(begin)

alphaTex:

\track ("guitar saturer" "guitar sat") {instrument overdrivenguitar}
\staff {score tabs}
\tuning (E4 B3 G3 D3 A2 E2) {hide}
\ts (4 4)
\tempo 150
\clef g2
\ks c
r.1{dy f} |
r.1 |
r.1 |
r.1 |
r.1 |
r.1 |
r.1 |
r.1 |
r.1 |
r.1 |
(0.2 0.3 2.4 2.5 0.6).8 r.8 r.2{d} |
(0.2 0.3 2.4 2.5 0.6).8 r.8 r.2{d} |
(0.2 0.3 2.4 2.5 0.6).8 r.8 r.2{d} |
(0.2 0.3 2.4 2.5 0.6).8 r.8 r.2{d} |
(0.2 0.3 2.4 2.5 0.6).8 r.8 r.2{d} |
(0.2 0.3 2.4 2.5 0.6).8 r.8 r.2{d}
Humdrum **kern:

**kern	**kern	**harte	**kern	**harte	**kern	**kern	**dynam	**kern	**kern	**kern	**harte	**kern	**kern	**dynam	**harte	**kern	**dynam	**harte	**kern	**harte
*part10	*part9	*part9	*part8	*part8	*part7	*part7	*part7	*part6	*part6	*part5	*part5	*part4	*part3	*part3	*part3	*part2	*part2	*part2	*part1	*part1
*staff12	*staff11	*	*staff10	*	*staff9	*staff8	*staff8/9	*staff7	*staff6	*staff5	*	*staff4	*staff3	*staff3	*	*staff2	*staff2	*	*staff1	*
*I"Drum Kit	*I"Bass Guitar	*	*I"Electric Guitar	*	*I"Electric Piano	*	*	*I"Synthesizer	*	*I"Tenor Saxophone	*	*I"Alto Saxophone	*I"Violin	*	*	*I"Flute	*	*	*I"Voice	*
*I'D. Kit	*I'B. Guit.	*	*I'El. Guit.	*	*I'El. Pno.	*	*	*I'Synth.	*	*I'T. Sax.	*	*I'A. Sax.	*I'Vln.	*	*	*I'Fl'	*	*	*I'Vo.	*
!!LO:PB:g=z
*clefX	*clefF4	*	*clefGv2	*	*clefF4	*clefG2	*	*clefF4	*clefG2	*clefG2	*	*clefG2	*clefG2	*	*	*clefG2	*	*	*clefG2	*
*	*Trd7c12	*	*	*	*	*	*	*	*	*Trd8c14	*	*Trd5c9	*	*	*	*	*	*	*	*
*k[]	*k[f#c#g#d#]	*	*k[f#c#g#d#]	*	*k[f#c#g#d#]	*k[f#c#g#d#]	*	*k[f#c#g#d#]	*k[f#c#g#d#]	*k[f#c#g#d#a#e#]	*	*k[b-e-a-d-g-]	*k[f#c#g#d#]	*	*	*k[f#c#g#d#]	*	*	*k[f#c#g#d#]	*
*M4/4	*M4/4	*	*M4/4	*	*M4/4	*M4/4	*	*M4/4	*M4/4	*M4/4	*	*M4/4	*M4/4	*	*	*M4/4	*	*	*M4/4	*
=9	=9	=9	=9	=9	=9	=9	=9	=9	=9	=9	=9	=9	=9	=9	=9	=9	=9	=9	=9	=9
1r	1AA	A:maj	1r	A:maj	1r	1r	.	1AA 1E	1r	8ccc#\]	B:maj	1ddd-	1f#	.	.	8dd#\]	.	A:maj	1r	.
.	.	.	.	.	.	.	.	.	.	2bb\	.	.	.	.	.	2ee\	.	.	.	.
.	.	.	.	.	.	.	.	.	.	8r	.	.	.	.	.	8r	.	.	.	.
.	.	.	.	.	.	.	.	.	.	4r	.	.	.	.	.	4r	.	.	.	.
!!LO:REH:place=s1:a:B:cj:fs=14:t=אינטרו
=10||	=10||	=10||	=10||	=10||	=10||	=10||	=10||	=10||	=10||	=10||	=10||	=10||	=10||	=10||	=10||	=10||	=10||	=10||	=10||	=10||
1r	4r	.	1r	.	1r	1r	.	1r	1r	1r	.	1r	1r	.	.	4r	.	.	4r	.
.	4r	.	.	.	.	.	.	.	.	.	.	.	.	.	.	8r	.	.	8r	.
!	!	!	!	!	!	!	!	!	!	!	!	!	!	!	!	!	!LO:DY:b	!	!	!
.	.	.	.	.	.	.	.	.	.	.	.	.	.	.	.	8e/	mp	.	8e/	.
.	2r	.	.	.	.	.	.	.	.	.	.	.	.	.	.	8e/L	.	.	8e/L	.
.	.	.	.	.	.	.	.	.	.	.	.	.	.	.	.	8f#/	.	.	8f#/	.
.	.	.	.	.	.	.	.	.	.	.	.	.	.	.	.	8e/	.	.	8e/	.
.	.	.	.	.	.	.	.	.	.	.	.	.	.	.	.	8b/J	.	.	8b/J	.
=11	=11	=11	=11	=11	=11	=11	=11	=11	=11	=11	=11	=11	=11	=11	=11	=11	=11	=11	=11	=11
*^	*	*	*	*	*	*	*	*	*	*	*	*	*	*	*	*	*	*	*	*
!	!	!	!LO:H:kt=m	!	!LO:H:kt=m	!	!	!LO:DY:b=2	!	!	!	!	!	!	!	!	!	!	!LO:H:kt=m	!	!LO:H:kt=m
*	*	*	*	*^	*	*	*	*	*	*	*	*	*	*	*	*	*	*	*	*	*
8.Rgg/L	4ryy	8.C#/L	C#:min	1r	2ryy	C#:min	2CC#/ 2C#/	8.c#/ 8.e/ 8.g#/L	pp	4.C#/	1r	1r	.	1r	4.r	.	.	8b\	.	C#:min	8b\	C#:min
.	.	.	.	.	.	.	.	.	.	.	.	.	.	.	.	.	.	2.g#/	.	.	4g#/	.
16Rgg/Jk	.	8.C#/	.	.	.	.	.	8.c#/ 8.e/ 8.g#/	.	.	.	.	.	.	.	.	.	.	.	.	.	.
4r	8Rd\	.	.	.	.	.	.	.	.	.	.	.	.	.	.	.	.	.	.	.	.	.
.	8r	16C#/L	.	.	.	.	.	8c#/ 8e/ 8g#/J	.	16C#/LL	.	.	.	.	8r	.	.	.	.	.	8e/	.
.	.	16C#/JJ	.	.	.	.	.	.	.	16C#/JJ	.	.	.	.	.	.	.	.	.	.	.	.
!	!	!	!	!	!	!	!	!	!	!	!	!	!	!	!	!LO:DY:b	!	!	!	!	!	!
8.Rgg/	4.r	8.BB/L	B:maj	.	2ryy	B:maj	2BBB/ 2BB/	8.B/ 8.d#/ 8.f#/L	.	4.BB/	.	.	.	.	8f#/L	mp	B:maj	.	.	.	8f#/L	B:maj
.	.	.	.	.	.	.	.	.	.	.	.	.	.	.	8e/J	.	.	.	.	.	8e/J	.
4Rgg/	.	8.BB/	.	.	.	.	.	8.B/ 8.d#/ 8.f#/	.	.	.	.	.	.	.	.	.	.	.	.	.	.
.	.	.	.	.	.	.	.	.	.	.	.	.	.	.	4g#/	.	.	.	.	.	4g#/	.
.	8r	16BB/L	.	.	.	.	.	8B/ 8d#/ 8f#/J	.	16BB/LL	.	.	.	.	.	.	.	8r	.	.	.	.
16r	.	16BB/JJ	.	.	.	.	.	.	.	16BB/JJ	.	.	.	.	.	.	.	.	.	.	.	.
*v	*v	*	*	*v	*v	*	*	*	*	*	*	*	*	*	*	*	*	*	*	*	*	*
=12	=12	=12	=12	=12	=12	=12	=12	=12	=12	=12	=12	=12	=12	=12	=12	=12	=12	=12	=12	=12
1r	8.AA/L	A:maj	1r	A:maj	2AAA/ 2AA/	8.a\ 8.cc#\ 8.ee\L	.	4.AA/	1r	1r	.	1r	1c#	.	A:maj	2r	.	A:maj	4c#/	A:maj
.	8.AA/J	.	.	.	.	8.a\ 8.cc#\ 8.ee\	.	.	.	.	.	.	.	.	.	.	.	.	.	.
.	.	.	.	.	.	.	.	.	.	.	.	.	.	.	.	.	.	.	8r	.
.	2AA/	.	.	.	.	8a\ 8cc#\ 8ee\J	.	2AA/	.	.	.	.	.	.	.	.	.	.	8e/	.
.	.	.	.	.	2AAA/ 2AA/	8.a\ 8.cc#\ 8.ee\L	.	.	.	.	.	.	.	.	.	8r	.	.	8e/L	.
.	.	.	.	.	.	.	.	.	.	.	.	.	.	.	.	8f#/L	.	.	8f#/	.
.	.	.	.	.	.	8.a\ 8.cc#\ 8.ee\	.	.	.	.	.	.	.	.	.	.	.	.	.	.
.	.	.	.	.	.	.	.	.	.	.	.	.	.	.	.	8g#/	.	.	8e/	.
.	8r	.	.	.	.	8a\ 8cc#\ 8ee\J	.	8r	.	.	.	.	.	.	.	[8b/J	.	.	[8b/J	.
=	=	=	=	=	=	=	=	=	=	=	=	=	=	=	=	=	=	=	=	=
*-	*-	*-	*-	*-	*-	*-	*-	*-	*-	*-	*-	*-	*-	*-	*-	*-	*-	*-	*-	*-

(end)

BRIEF :: How many lines of the records above contain the string "kern"? Case counts; reply with the number only.

ANSWER IN FULL :: 2